White emphasized that a provision of force majeure is about business performance. White said that the pandemic itself will not serve as a reason to allow a business to fail to fulfill its contractual obligations. 

“If you can still perform, COVID-19 doesn’t let you out,” he said. “You’ll start to see companies try to get out of contracts that were not profitable for them or they were not able to perform and they’re going to use COVID-19 as an excuse. Force majeure does not let you out of a deal just because it makes it less profitable.” 

Taking cues from the past

White said the business community is looking at various ways of reducing the impacts of work disruption from incidents of force majeure.

“A lot of companies are looking at their business interruption insurance to see if that could fill in some of the gaps,” he said, adding that many companies will likely include express contractual language about pandemics and much more robust force majeure clauses going forward. 

Kay said that when writing provisions for force majeure, attorneys take cues from what has happened in the past. 

“In California, fires are going to make themselves into contract drafting and that hadn’t been a consideration five years ago,” he said. “We now have this pandemic stuck in our consciousness.
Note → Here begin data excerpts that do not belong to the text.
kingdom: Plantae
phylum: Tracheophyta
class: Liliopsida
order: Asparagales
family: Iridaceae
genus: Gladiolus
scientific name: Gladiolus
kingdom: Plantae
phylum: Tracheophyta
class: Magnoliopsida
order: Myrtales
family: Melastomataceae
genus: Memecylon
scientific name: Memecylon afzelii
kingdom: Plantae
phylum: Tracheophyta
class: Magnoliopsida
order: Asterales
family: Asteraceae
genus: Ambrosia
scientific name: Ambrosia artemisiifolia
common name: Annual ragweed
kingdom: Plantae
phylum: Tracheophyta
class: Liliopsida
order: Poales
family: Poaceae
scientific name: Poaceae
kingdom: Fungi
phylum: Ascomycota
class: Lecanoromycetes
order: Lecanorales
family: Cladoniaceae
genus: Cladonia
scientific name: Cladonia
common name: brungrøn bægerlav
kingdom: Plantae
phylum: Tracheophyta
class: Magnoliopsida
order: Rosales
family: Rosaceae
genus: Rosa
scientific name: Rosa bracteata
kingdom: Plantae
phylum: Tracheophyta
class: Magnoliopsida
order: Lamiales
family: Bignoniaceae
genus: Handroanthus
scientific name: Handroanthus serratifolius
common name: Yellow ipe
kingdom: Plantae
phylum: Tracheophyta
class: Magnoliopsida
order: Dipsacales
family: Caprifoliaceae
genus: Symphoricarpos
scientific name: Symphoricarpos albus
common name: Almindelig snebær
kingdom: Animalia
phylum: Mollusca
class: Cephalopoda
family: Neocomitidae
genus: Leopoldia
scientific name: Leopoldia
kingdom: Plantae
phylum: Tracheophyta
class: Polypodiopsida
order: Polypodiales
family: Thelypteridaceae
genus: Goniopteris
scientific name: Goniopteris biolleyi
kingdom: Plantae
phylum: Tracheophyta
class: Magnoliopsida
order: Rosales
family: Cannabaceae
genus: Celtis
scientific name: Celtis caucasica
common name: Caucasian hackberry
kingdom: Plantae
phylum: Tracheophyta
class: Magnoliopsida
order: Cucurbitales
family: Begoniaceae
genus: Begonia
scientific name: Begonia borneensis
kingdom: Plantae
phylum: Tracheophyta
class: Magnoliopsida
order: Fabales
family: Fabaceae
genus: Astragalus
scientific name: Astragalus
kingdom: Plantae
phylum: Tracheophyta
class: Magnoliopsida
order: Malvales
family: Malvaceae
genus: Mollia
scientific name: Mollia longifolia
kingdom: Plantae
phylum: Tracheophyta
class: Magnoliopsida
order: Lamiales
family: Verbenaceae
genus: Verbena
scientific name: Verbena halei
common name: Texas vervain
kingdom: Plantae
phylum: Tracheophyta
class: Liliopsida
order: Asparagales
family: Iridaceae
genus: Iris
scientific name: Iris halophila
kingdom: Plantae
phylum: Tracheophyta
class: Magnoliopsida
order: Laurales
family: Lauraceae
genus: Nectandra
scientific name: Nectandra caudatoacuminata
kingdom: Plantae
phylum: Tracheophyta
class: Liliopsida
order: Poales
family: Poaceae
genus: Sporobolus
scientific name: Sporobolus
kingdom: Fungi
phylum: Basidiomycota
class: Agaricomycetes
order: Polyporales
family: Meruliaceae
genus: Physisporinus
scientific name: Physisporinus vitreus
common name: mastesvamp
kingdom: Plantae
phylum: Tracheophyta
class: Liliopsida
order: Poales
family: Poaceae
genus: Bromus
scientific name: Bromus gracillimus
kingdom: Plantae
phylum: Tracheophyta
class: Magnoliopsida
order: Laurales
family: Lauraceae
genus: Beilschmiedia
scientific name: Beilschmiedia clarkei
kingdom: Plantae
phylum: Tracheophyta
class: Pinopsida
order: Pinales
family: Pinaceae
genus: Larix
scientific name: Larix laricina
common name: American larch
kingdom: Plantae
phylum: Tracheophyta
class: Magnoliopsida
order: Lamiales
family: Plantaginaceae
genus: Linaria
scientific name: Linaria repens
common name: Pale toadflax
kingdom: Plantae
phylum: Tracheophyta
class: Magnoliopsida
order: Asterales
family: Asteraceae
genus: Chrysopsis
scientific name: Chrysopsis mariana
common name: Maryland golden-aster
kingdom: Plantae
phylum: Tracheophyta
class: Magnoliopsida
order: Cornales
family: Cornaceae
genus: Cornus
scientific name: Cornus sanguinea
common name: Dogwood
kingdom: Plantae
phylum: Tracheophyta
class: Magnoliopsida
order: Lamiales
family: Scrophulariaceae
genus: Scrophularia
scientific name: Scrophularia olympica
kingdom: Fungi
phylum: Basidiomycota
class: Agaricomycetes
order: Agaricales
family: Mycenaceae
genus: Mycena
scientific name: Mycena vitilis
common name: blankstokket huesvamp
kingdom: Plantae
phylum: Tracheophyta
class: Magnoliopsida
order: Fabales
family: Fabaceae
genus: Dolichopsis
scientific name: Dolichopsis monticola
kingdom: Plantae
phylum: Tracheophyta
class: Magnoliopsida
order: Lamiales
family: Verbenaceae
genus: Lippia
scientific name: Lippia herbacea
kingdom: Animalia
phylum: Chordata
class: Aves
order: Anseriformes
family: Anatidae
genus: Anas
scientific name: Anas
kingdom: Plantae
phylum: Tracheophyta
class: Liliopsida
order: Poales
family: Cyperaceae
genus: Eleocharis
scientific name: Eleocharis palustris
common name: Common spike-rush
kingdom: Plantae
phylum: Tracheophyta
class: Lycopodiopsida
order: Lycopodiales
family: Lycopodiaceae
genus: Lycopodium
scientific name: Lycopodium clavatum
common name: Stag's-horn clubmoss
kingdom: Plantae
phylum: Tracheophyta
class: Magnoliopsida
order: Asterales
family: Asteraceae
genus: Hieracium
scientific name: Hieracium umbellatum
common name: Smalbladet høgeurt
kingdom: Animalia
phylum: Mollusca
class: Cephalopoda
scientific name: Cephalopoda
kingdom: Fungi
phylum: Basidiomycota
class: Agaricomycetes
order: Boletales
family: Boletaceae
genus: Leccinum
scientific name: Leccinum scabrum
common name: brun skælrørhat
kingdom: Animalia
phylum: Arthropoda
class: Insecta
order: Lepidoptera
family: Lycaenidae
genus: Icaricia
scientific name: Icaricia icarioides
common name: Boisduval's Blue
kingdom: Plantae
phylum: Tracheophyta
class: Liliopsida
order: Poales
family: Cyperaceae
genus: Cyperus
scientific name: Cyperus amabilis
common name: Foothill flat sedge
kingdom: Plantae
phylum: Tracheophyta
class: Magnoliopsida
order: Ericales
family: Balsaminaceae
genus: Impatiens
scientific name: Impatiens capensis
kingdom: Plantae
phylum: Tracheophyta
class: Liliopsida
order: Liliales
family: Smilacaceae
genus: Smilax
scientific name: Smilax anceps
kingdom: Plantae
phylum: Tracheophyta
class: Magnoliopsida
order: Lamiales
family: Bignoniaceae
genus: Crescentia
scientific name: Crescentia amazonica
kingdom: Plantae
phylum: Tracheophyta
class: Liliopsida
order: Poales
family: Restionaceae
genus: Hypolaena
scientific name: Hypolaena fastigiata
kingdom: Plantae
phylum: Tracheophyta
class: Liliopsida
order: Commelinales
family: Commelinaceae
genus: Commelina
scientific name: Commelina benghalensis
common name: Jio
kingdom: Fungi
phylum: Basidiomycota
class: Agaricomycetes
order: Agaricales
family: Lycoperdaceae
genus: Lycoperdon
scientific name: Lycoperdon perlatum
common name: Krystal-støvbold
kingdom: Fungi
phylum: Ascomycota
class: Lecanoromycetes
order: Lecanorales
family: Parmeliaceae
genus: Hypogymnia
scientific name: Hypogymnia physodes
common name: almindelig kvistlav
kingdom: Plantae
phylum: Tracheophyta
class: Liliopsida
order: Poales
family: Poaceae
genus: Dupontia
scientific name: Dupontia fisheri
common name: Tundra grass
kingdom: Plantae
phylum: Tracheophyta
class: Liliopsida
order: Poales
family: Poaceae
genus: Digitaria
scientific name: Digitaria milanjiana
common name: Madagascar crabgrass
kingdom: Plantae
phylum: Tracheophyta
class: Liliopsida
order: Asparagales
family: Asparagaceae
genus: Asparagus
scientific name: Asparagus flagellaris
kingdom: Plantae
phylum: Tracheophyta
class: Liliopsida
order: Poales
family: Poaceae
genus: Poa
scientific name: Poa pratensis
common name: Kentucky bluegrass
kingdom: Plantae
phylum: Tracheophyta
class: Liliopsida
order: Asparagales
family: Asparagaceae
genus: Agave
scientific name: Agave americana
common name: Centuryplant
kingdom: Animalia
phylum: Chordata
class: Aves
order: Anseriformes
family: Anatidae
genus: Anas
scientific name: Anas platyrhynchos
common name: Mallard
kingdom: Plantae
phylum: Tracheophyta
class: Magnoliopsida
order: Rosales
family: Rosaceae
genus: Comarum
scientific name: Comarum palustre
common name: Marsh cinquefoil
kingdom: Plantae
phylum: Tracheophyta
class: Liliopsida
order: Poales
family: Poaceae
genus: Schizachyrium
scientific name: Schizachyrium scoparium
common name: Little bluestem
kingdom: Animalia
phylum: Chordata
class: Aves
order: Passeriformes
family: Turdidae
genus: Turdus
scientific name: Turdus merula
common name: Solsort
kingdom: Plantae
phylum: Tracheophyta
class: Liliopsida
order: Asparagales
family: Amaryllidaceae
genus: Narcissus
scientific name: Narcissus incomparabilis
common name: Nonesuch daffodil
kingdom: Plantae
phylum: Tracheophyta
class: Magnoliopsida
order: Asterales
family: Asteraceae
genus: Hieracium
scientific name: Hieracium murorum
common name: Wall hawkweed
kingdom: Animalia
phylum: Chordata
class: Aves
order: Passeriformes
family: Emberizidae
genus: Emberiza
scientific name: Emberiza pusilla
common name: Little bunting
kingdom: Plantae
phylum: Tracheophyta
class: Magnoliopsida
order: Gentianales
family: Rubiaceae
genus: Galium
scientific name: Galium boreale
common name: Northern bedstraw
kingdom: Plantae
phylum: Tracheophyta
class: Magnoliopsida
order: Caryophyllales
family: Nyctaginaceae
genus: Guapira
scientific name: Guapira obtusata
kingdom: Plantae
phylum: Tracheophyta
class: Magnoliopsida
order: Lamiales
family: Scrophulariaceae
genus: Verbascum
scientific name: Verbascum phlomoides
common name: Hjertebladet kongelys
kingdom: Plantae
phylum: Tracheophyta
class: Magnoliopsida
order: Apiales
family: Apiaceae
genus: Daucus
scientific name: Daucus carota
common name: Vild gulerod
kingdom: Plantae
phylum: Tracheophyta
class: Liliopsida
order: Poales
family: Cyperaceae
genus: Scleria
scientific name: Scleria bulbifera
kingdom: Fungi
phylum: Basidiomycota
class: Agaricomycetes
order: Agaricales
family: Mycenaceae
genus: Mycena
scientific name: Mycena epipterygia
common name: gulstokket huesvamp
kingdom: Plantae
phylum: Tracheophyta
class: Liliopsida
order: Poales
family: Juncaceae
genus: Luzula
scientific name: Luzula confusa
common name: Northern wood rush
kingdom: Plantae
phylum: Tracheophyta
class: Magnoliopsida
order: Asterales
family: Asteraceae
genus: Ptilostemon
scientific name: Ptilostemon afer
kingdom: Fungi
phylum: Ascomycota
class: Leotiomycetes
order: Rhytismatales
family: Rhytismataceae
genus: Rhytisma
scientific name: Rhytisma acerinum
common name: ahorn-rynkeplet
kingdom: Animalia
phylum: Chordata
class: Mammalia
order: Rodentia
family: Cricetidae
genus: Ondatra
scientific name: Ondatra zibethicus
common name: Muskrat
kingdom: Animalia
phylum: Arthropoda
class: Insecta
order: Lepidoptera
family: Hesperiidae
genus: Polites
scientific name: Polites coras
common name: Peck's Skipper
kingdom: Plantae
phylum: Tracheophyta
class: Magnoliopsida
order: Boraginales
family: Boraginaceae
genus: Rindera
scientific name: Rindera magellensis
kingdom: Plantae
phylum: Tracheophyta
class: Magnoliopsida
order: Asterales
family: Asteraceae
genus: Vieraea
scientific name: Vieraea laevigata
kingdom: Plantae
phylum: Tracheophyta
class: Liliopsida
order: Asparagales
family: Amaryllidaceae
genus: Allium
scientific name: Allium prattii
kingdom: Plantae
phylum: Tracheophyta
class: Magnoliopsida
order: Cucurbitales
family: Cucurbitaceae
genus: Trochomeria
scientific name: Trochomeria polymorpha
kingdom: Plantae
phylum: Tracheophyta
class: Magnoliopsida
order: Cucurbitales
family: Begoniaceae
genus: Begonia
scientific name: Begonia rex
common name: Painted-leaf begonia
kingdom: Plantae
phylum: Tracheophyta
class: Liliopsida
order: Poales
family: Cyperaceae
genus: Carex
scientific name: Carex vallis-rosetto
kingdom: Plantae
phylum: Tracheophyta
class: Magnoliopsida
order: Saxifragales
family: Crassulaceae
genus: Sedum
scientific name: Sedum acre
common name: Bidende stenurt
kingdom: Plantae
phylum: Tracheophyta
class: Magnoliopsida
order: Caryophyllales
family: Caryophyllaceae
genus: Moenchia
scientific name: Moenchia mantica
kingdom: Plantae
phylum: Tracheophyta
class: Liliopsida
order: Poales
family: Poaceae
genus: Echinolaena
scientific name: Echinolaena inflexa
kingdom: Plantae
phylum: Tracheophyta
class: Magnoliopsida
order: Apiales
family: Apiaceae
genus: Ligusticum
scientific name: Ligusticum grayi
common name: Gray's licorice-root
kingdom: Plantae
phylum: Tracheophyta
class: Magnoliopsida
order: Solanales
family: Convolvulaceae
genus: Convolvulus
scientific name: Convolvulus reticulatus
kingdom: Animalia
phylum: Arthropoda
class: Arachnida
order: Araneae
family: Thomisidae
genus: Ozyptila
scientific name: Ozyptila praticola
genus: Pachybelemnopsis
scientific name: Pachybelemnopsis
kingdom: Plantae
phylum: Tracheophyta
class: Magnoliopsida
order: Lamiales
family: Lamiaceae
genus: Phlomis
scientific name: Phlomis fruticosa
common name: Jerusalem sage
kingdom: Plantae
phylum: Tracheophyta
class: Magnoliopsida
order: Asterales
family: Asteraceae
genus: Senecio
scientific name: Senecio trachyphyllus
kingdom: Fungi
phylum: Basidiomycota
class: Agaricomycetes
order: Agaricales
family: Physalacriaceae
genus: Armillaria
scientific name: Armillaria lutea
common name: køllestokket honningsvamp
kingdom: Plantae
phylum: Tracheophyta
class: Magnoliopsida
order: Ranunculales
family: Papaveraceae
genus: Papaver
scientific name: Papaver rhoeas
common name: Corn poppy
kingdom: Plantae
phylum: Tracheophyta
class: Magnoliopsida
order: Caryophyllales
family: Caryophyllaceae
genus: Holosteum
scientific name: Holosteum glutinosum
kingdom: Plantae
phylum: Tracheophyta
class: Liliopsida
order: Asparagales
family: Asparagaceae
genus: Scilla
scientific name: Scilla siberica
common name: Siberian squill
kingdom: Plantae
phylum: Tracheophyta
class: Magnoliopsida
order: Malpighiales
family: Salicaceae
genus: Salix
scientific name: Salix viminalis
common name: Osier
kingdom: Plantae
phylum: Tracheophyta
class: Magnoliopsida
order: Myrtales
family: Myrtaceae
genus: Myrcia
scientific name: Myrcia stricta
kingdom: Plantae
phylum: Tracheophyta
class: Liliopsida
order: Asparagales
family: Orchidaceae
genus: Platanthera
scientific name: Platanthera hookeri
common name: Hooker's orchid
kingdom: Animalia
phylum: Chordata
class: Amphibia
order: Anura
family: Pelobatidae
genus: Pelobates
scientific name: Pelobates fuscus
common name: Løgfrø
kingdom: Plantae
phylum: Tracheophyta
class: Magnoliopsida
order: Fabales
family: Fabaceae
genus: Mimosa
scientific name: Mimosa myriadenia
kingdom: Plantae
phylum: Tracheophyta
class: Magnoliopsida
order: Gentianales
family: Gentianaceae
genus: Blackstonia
We’ll use language that will cover the greatest number of cases. We might say ‘the presence of disease.’” 

Anderson said the remedies for consumers could be slowed by the impact of COVID-19 on businesses. 

“It’s also important to remember the business owners are individuals who have been affected by COVID-19 so that response may not be able to come quickly or immediately. We want to ensure that good businesses stay in business and they can work well with their customers. We want to make sure [consumers] get some money back or some credit if they can,” she said. “The bottom line is that every situation is different but please reach out to us.”